To determine how to accomplish this, the survey also asked whether different areas of law had predictable, feasible legal mechanisms to influence the long-term (100+ years) and very long-term (1000+ years) futures. Environmental law stood out as the strongest option in both time frames, with the majority legal academics agreeing either somewhat, moderately, or strongly that such mechanisms exist in environmental law (86% and 55% respectively) compared to constitutional law (82%, 43%), property law (78%, 44%), international law (77%, 47%), tort law/civil liability (73%, 33%), administrative law (72%, 37%), contract law (64%, 33%), and criminal law (63%, 32%).
These results suggest that environmental law is particularly promising for those hoping to have a positive impact in the long and very long-term future. Furthermore, these categories are not mutually exclusive, meaning that constitutional environmental law may be particularly impactful—since the first inclusion of environmental protection in a constitution in 1947, 158 out of 196 constitutions worldwide contain some form of environmental protection as a principle, duty, or right.

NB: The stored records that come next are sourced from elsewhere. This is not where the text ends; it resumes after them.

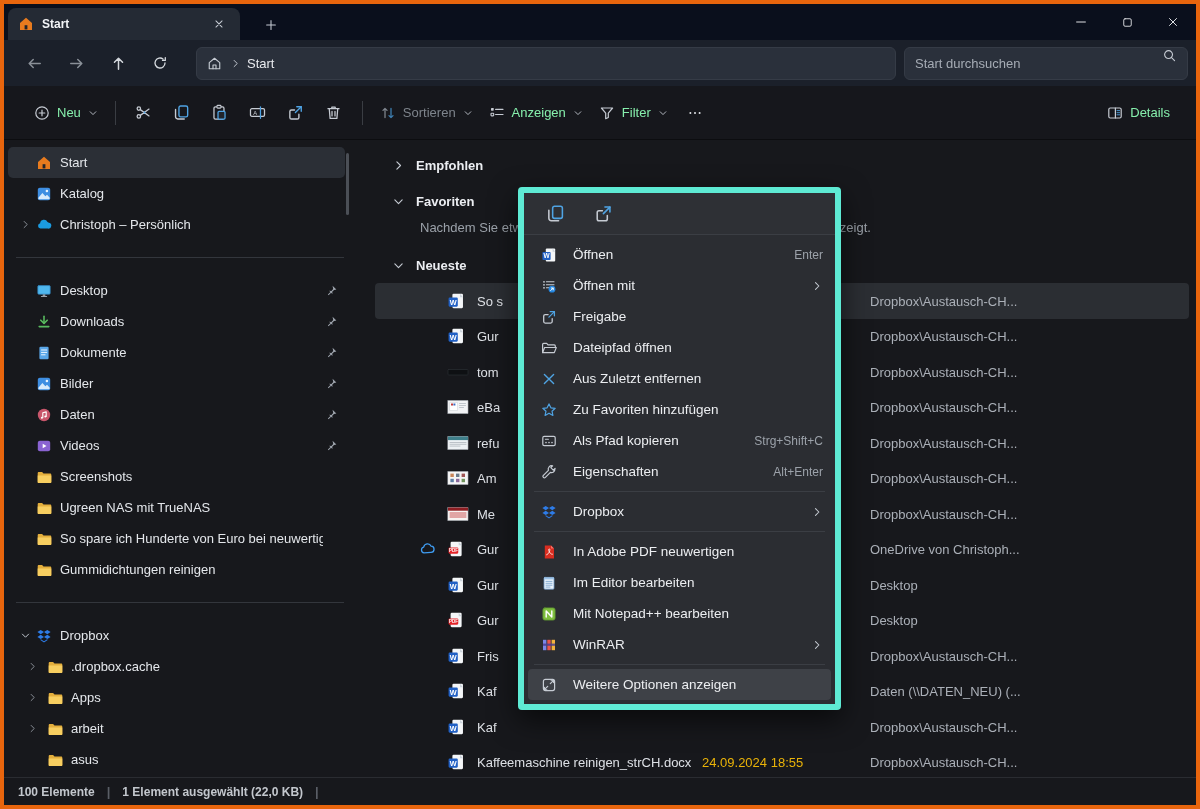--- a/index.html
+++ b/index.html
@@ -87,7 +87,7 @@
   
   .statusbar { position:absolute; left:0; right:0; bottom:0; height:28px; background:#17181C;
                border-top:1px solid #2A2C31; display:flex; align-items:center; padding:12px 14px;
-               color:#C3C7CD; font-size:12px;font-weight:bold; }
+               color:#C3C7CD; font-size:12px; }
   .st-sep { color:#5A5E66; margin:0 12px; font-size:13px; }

Approaches at other intersections include treating climate change as a property rights issue, international law and litigation, climate tort suits, and even contractual clauses to combat climate change. In criminal law, the field of green criminology studies harms and crimes against the environment; some have proposed making ecocide an international crime that could be heard by the International Criminal Court and discussed the relationship between ecocide and genocide. Administrative law provides ample opportunity to address climate change, for example by regulating risk or encouraging clean technology innovation through tax incentives and intellectual property law.
In light of so many avenues for the law to drive change to prevent, mitigate, and manage the climate crisis, it is no surprise that many legal academics endorse the ability of law to address climate change, and environmental law in particular to influence the long-term future. This survey offers evidence in support of law as a transformative force in the climate crisis, with a clear role for lawyers and policymakers to realize this potential.